▶ _Your instructions_
The whole listing is to be restated word for word with no images.

▶ _Given information_
Segment Open

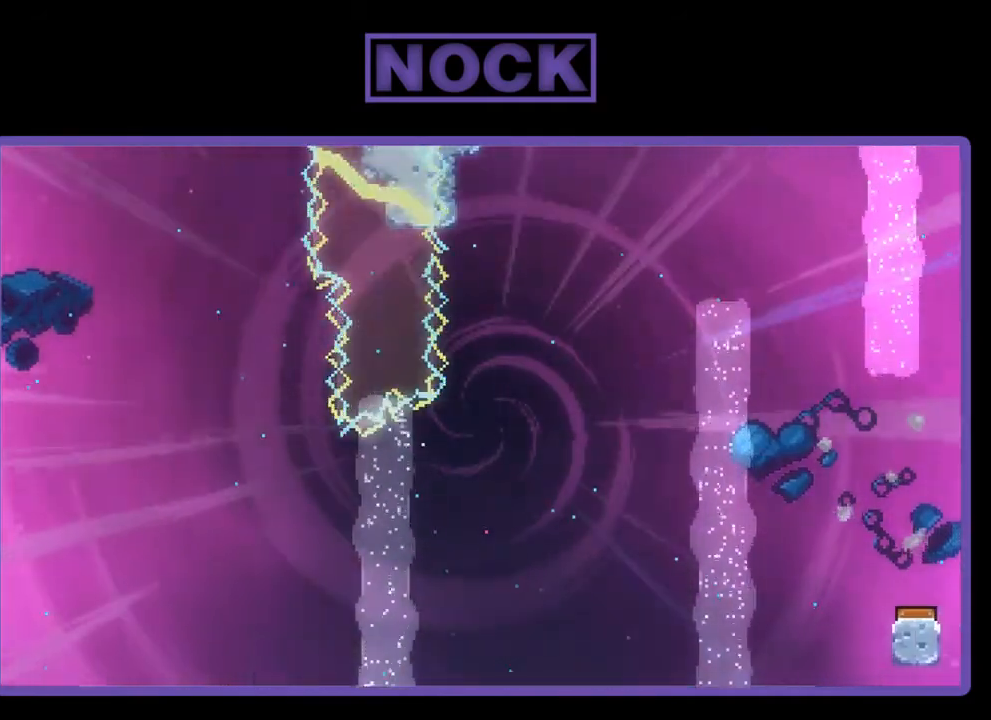
{"buttons": [], "right_stick": "center", "events": []}
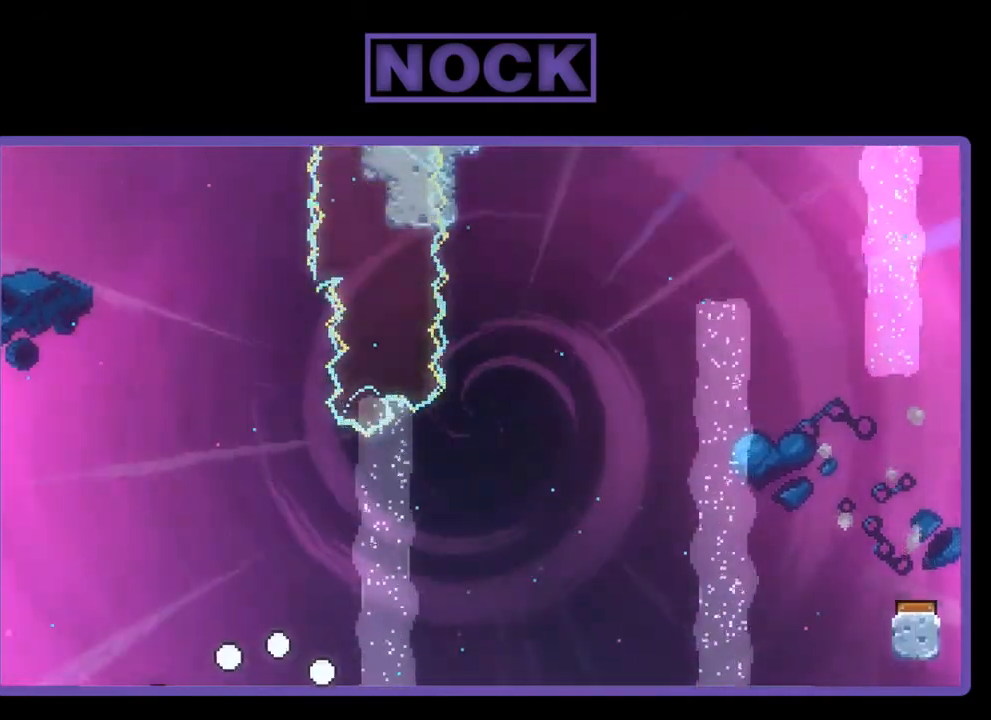
{"buttons": ["R2"], "right_stick": "center", "events": [[333, "R2", "down"]]}
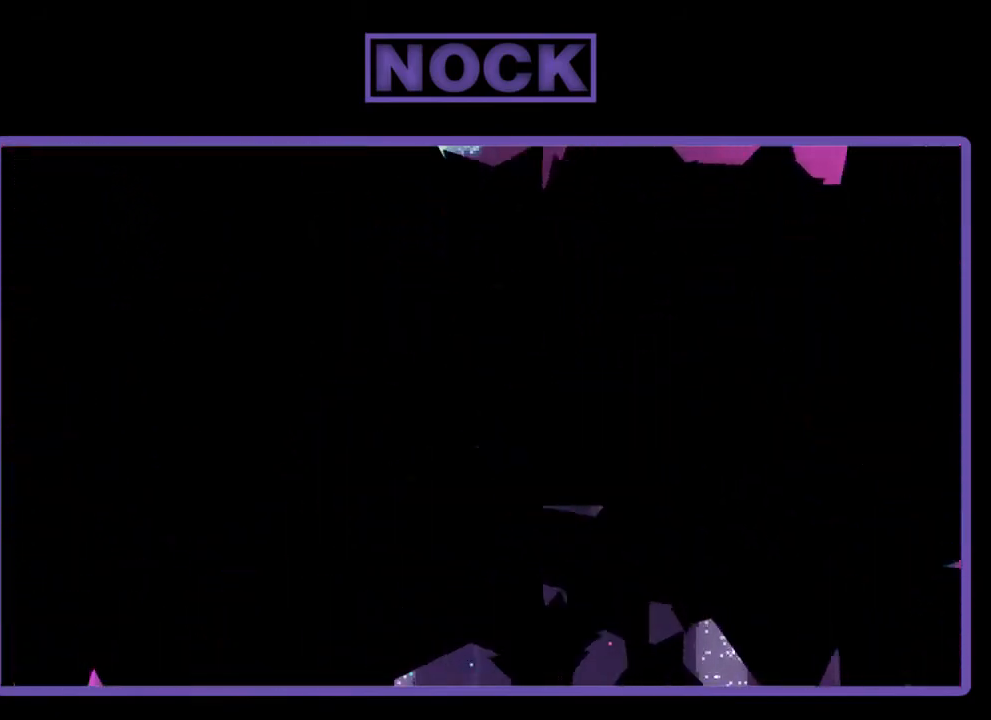
{"buttons": ["R2", "DPAD_RIGHT"], "right_stick": "center", "events": [[500, "DPAD_RIGHT", "down"]]}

Segment Closed

▶ _Task solution_
{"buttons": [], "right_stick": "center", "events": []}
{"buttons": ["R2"], "right_stick": "center", "events": [[333, "R2", "down"]]}
{"buttons": ["R2", "DPAD_RIGHT"], "right_stick": "center", "events": [[500, "DPAD_RIGHT", "down"]]}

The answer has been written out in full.